PROBLEM REQUIREMENTS: Format all of the material below as a two-column CSV with the headers "prompt" and "response", one row per record, and put each record's text and its answer in their own quoted fields with line breaks replaced by spaces. Leave the pictures out of the CSV.

GIVEN ENTRIES:
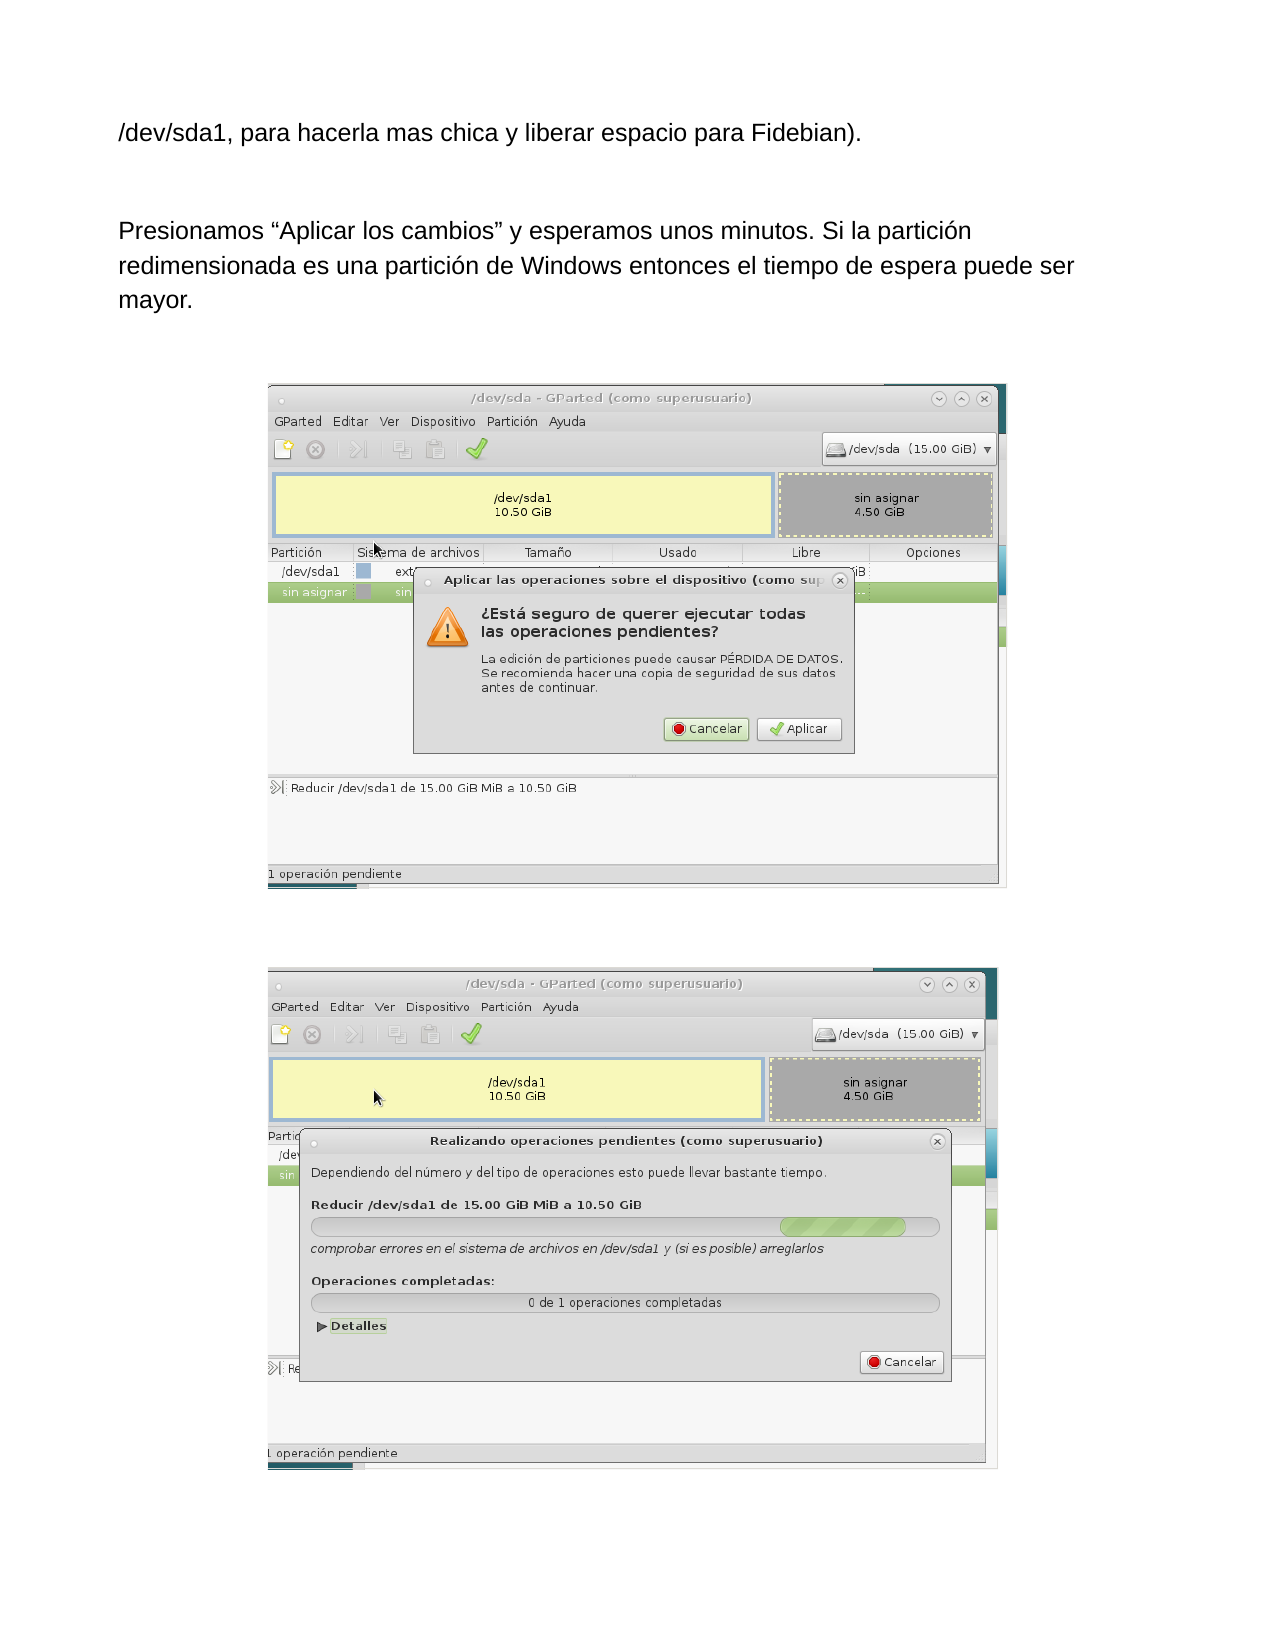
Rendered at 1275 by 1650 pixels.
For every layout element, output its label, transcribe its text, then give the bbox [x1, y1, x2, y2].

picture [267, 383, 1008, 889]
text Presionamos “Aplicar los cambios” y esperamos unos minutos. Si la partición redimensionada es una partición de Windows entonces el tiempo de espera puede ser mayor. [118, 216, 1157, 314]
picture [267, 967, 999, 1470]
text /dev/sda1, para hacerla mas chica y liberar espacio para Fidebian). [118, 118, 1157, 147]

COMPLETE OUTPUT:
prompt,response
"Rendered at 1275 by 1650 pixels. For every layout element, output its label, transcribe its text, then give the bbox [x1, y1, x2, y2].","picture [267, 383, 1008, 889] text Presionamos “Aplicar los cambios” y esperamos unos minutos. Si la partición redimensionada es una partición de Windows entonces el tiempo de espera puede ser mayor. [118, 216, 1157, 314] picture [267, 967, 999, 1470] text /dev/sda1, para hacerla mas chica y liberar espacio para Fidebian). [118, 118, 1157, 147]"